When someone mentions Lapland, all sorts of mental imagery starts to flood our minds. Snow, reindeer, huskies and even a visit to Santa’s Grotto for all the good children in the family – small and big. It’s truly a magical place for a family holiday and one which is on the bucket list of many families, couples and single travelers.
Lapland has undoubtedly become the go-to destination for families seeking out the ultimate in adventure to have together, whilst also embracing the traditions of the Finnish community in a fun-filled and exciting trip.
From all the various packages that are available to even the choices you have when you are out there, taking a trip to Lapland needs some careful consideration and preparation. From the very few hours of sunlight during the day (around 4-5) to the extremely cold temperatures, going with a bit of prior knowledge can make all the difference.
So, what are the things you need to consider before taking a family trip to Lapland? Here are some suggestions.
Pick a destination
You will see from the myriad of blogs on the internet to even the holiday provider websites that there are a lot of destinations to choose from to get the ultimate Lapland experience when picking your trip. Prices for Lapland are fairly reasonable considering the flight times, but it’s always recommended to spend some extra time comparing prices to find the best deal. Having said that, it’s not always about price – especially for a niche holiday such as a trip to Lapland. Consider customer reviews and feedback for any company that you’re looking to book with. Also ensure that they are ATOL protected, meaning your holiday is in safe hands should the company go bust, as the famous Thomas Cook did recently, leaving tens of thousands of customers without a holiday (but they got their money back!).
For many travelers, the go-to place in Rovaniemi, the official hometown of Santa Claus and also the capital of Finnish Lapland! Here you will find the world-famous Santa Claus post office where children will have sent their letters to Santa and even discover Santa’s Grotto.
One other destination to consider – slightly smaller and a little less tourist-based is, Levi. Only a short drive from Kittila airport it homes Finland’s largest ski resort which is perfect for those who want to throw in a skiing holiday as well as going on mountain trails and husky rides in the forests.
Pack the right kind of clothing
With temperatures reaching -40C in peak winter season packing the right kind of clothing is essential. Winter gear for indoors, such as thick wooly jumpers, cardigans, and even thermal-based socks are recommended. It’s also advised to pack a few pairs of gloves, both cotton and leather if possible (these are better for snowball fights, as they keep the cold wet snow off your hands, and you won’t have to leave your gloves to dry off.
Outdoor gear needs to be thought about as well. High street winter sports stores are great to pick up the right kind of jackets and thermal underwear that would make all the difference on a trip. Be sure to pack a coat designed to keep you extra warm, even if you’re wearing jumpers and thermals underneath.
How old are your children
As robust as young children can be, from the extreme weather temperatures to peak tourism season in November and December, taking extremely young children should be avoided.
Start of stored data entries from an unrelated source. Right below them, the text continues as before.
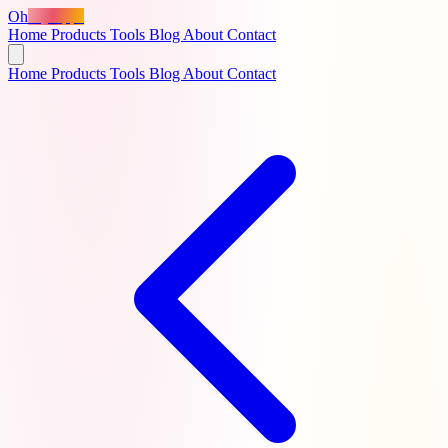
Oh
MyApps
Home
Products
Tools
Blog
About
Contact
Home
Products
Tools
Blog
About
Contact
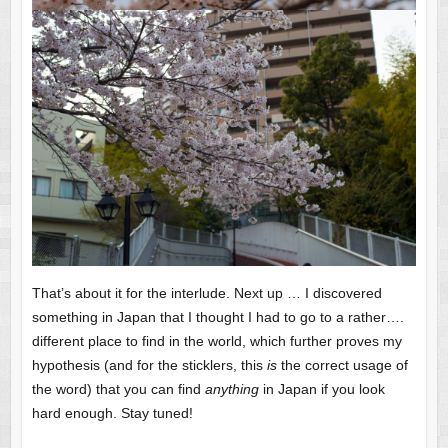
That’s about it for the interlude. Next up … I discovered
something in Japan that I thought I had to go to a rather….
different place to find in the world, which further proves my
hypothesis (and for the sticklers, this
is
the correct usage of
the word) that you can find
anything
in Japan if you look
hard enough. Stay tuned!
From tourist forum sites to even some official advice, many will say that children younger than 2 (as recommended here) should probably avoid the journey unless the travel operator can specifically cater to them. Whilst the window to capture the Lapland magic is small-ish, it makes a great adventure for all members of the family, whatever the age!
For children over 5, they may want to do other things after visiting Santa. Be sure to do your homework into the location and the local activities and places of interest, to ensure there’s something for all members of the family.
Throw in a ski holiday at the same time
As per our second point, a trip to Lapland is ideally placed to stick on a great ski holiday at the same time. Yes, visiting Santa is the star attraction but that can only last so long – extending your trip for a week to 10 days can make for a family trip to Lapland truly unforgettable.
Whether you have skied before or are a complete novice, this is one of the best places to learn how to ski or to test yourself with a few new pursuits. Whether it is cross country skiing or going for a husky forest adventure, Lapland is ideally placed to give you something completely different on a family holiday break.
Have an itinerary for your holiday
Lapland isn’t just a place for the family to visit Santa – it’s also filled with many different places to go, activities and things to do. The last thing you want to do is turn up and have to spend time planning your days – this is wasted time. Spend a few hours looking online for all of the various activities and places of interest, and make a plan to visit the ones you want to. Try to be efficient with your plan – if you’ve selected a few activities in the East to do over the course of your holiday, try to do them all in the same day, to avoid time spent traveling.
Don’t forget to leave some time to relax and unwind as you don’t want the trip to be stressful and too fast-paced. Also, consider the sunrise and sunset timings – which are a fair bit different in Lapland compared with the UK and the rest of the world.
A final tip on itineraries is to have a few additional activities in your back pocket, just in case for some reason one of your chosen activities isn’t available, or not what you were expecting.